All too soon, it was time for the Little Talks. There was an introduction by some generous organizer of CSA fairs, and then my fellow and I listened to the first few farmers talk. They were polished, personable, and perky.

I cast a glance of despair at my fellow. He gave me a slightly nervous look, which became more and more nervous as we made our way up to the front. I myself was beet red and gulping.

My fellow started out pretty well, talking about our nice farm and our nice draft horses, and our flourishing greenhouses and flourishing gardens. I nodded encouragingly, much happier to be looking at him than at the crowd of people.

Then he stopped talking, after approximately 67 seconds. He looked hopefully at me.

I mustered up something farmy to say, lasting perhaps 24 seconds. I looked back at him.

He said a few more words. He looked at me.

Desperate, I mentioned that our first CSA season would coincide with the birth of our first baby. This was fairly obvious, since I was nearly nine months pregant, but everyone loved it. The nice crowd was smiling, rooting for us. My fellow and I nodded at each other a few more times, in the gathering silence.

At last, my fellow made one more remark: “We're better at farming than we are at talking!” Everybody laughed a big, relieved laugh. We laughed a lot too, much more relieved than the crowd could possibly be, as we made our way back to the safe haven of our table after our goofy, gulping, under-3-minute Very Little Talk. Nevertheless, several sympathetic persons took pity on us and came to ask us CSA questions.

Since that day, nearly 17 years ago, my fellow and I have learned many things, about farming, of course, and also about talking in front of crowds.

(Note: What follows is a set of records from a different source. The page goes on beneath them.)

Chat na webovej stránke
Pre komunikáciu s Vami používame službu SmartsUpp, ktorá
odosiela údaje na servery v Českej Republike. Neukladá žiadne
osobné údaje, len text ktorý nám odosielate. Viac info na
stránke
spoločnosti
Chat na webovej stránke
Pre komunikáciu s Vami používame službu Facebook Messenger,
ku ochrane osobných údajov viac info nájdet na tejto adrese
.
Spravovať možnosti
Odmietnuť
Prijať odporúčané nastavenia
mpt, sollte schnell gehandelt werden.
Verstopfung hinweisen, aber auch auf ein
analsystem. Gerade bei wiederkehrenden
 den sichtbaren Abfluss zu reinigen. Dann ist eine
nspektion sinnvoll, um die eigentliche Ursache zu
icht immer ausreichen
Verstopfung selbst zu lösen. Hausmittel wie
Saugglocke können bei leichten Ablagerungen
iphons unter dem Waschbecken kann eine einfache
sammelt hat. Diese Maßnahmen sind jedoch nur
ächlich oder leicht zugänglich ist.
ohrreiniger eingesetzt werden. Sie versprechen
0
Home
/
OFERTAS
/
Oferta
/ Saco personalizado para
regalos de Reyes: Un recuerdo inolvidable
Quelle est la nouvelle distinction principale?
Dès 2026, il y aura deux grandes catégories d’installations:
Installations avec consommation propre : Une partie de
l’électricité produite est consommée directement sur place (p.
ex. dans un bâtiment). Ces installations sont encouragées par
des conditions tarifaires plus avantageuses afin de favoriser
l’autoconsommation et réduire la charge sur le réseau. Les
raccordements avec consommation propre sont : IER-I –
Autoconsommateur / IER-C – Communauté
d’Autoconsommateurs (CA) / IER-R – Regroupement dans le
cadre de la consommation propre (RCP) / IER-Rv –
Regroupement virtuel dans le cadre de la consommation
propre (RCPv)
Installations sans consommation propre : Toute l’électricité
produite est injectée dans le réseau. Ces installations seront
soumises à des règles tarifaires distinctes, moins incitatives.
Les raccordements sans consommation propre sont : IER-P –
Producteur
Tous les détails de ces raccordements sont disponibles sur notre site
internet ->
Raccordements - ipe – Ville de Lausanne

But the best thing we've learned?

The best thing is the beauty of organizing one's own CSA Fair! For the past ten years, we two have organized the Monadnock Region CSA fair, chock-full of hopeful, radiant farmers, all with their charming tables, beautiful photographs, and yummy food. And not one of them is required to give a Little Talk.

But we're all very glad to answer any and every question about CSA farms that all you many interested persons might have. Come talk to us on March 26th, from 2 - 4 p.m., at the Monadock Food Co-op in Keene, at this year's fine, relaxed, welcoming CSA Fair.